Un silence pesa sur leur conversation. Si la piste s’arrêtait là, Vincent devrait s’en remettre à ses collègues pour poursuivre l’enquête, alors qu’ils le considéraient comme le suspect numéro un.
L’appareil émit un bip de protestation et Vincent lui glissa une dernière pièce.
– Ça va couper, constata-t-il. Je ne peux pas appeler Julia, son portable et la ligne de Muriel doivent être sur écoute. Peux-tu la joindre pour moi et la rassurer, lui dire que je l’aime et que je vais bientôt rentrer ?
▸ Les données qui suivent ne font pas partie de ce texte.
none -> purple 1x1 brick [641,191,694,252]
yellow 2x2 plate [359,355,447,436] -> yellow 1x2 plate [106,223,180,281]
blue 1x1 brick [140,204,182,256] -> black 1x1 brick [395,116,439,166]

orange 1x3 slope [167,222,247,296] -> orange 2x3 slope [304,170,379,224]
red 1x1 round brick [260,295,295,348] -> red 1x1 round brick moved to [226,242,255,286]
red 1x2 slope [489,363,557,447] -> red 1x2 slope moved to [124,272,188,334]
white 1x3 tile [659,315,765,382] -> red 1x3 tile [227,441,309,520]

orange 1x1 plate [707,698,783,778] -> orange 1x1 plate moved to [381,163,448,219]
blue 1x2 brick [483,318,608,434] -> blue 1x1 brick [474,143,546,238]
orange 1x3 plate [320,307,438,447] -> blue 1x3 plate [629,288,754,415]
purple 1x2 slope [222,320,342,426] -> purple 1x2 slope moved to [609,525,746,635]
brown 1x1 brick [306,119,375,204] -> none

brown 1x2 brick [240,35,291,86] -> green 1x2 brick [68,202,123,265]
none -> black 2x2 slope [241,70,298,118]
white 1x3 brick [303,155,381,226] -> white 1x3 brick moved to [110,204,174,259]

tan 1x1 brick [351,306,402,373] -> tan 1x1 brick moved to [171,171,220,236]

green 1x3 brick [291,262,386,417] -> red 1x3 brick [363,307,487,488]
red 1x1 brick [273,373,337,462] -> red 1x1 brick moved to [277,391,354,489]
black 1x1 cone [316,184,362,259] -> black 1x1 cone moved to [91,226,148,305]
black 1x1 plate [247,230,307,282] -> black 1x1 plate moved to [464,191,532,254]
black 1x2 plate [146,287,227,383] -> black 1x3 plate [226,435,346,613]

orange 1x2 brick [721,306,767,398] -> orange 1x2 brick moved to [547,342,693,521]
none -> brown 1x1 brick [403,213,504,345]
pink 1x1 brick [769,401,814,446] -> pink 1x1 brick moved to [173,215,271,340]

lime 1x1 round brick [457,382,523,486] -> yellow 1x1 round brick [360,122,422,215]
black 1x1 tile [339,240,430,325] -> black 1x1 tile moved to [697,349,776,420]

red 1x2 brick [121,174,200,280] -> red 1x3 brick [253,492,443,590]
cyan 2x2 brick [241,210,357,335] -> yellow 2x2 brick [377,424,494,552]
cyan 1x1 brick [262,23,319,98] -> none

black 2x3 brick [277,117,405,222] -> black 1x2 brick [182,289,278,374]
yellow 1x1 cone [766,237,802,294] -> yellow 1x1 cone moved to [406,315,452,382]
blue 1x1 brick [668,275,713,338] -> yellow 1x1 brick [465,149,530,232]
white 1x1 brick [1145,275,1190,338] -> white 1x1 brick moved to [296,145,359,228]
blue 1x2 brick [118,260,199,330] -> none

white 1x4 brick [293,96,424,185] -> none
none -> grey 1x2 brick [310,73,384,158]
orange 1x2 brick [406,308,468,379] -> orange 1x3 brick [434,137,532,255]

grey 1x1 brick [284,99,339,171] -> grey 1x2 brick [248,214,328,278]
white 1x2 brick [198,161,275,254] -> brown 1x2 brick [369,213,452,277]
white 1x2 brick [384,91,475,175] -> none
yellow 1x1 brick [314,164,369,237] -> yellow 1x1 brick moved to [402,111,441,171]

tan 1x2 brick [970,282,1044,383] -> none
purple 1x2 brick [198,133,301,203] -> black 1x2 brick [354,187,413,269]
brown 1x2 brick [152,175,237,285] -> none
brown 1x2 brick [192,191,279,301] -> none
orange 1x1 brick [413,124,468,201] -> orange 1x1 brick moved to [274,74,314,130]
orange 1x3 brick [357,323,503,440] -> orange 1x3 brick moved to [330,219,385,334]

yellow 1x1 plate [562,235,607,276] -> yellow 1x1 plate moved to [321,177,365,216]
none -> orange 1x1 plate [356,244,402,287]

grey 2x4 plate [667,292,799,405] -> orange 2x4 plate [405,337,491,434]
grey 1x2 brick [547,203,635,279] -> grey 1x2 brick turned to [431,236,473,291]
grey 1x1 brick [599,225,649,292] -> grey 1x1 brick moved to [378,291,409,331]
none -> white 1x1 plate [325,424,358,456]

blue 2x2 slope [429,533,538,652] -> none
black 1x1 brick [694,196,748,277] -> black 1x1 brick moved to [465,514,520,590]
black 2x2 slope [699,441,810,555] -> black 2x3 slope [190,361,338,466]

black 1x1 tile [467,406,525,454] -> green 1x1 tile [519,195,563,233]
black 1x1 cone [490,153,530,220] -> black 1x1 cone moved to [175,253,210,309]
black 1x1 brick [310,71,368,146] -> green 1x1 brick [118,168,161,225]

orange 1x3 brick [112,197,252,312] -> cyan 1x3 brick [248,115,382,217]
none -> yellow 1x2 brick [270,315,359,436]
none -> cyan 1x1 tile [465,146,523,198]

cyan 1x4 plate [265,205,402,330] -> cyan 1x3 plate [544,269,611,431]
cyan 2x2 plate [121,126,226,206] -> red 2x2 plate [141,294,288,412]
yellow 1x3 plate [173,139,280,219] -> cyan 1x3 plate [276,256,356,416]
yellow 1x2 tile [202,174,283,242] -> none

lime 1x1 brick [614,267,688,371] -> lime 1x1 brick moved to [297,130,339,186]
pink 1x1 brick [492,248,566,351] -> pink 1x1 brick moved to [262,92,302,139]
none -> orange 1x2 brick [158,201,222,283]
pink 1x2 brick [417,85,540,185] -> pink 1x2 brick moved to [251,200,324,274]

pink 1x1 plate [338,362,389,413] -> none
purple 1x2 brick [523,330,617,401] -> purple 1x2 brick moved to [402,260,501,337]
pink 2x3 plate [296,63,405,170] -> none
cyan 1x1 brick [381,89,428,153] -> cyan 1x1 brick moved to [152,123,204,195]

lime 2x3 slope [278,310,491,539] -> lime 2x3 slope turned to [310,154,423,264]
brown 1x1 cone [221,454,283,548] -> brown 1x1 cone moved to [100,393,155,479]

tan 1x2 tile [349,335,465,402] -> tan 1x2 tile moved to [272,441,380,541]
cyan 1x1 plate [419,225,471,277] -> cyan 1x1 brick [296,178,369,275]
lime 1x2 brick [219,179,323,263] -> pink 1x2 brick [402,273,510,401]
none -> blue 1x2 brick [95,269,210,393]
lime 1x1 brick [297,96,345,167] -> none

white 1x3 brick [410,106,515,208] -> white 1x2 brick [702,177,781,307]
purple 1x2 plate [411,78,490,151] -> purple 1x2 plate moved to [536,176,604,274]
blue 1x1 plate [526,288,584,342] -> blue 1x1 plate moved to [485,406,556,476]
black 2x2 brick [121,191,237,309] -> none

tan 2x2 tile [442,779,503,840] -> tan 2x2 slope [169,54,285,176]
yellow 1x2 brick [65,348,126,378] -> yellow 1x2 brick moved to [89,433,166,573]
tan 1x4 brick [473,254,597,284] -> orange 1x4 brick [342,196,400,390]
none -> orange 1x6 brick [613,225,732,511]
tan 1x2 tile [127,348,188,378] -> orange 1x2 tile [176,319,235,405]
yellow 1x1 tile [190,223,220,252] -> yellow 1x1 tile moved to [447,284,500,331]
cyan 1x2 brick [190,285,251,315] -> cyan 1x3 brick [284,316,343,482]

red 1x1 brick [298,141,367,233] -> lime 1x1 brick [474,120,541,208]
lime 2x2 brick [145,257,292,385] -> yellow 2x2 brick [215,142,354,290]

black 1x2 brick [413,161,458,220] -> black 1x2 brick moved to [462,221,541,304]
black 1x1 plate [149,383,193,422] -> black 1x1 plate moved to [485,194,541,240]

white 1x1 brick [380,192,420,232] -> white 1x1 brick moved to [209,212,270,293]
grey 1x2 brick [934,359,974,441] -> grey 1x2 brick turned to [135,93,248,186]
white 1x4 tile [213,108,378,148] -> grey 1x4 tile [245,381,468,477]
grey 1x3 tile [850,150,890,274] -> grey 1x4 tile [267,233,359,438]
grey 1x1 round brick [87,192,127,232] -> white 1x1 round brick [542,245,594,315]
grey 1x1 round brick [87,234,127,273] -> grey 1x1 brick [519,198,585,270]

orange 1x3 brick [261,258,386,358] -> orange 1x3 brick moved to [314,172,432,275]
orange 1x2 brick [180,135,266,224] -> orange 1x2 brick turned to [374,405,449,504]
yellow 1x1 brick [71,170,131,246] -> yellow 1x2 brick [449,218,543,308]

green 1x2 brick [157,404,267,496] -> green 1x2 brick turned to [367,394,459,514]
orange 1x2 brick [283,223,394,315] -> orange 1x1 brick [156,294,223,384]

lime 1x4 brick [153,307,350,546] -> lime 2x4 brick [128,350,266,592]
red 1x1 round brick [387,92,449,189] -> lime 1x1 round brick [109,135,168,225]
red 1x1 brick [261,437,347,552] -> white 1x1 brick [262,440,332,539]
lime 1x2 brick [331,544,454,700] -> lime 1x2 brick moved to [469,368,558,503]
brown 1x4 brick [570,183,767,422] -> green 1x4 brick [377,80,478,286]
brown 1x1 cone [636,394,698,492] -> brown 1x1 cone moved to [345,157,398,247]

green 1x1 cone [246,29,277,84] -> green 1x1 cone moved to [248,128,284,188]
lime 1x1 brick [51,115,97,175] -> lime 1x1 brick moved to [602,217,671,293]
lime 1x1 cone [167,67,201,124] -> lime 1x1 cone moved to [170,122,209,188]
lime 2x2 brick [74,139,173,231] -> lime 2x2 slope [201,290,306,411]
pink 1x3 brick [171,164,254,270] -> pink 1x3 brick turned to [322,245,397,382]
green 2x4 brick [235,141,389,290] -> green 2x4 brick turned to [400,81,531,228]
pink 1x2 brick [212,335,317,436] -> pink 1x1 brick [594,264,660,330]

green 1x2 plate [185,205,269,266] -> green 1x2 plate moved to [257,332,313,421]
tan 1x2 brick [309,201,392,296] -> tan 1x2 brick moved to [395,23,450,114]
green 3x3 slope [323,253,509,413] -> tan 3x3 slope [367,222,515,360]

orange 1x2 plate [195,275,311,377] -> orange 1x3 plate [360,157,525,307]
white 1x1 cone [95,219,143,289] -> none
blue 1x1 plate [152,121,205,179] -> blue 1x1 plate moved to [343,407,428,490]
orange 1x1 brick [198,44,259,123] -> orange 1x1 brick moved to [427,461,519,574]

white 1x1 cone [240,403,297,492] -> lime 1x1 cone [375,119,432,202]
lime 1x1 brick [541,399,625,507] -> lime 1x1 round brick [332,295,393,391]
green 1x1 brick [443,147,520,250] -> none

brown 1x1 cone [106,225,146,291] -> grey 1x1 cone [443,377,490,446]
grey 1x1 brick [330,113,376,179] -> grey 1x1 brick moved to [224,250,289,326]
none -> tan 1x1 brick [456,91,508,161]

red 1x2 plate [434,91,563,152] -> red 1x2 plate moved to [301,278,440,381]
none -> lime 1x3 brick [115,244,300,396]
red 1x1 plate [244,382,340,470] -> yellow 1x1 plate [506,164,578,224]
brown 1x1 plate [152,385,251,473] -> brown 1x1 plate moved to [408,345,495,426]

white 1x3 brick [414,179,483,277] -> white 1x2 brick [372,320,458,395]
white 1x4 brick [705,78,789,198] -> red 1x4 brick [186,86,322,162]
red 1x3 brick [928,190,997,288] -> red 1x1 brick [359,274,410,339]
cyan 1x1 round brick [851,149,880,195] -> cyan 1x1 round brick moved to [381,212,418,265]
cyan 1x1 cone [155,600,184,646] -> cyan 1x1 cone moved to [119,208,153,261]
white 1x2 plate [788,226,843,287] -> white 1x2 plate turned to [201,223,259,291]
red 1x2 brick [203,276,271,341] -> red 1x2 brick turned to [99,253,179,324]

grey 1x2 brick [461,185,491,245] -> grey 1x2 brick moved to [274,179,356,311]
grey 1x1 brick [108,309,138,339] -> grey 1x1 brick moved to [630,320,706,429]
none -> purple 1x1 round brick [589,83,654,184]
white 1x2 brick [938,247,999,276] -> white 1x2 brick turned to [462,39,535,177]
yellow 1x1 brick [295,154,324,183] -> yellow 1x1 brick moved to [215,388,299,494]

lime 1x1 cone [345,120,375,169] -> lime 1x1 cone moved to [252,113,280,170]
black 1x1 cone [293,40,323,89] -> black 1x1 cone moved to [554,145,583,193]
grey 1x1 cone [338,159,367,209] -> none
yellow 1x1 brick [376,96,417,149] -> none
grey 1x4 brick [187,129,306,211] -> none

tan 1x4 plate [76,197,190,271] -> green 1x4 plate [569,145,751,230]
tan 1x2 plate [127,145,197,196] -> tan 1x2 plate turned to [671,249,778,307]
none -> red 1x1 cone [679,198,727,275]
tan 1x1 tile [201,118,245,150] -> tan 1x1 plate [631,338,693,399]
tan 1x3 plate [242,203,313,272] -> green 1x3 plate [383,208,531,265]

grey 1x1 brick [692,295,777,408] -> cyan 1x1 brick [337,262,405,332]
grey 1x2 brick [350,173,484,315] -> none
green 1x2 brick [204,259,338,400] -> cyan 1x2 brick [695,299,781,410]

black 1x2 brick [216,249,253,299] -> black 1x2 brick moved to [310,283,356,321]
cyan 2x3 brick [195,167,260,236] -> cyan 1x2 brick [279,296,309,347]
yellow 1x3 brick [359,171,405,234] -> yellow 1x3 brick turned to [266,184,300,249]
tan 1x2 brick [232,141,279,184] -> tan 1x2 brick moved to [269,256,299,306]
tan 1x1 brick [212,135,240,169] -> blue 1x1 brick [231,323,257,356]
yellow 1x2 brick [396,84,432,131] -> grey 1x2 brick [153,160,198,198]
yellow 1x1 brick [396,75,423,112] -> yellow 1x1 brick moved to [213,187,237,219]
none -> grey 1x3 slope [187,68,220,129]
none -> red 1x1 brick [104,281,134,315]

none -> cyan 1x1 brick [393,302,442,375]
– Bien sûr. Je passerai la voir, si tu veux.
– Ce serait super.
Vincent lui donna les coordonnées de Muriel avant de raccrocher.
Les nuages assombrissaient le village lorsqu’il ressortit de la cabine. Il récupéra sa voiture, s’orienta rapidement et démarra en direction de la ferme de Le Gloaenec.
Chapitre Trente-Sept
Vincent reconnut la vieille ferme fortifiée dès qu’elle apparut au sommet de la colline, conforme à la description fournie par le curé. Quatre bâtiments bas aux fenêtres étroites entouraient une cour dont l’accès était défendu par une imposante porte de chêne qui n’avait pas dû être fermée depuis des lustres. Dans un angle, un pigeonnier se donnait des airs de tourelle.
Un vieux chien accourut et vint à son devant, la queue battant l’air pour manifester sa joie de voir un visiteur.
Vincent descendit de voiture dans la cour de la ferme et le chien, au pedigree improbable, vint lui lécher la main. Il se laissa faire en examinant l’ensemble des bâtiments. De ce côté-ci, l’endroit paraissait plus accueillant. Les fenêtres étaient plus larges, ornées de rideaux et même de quelques bacs où les fleurs avaient abandonné le combat face aux plantes sauvages.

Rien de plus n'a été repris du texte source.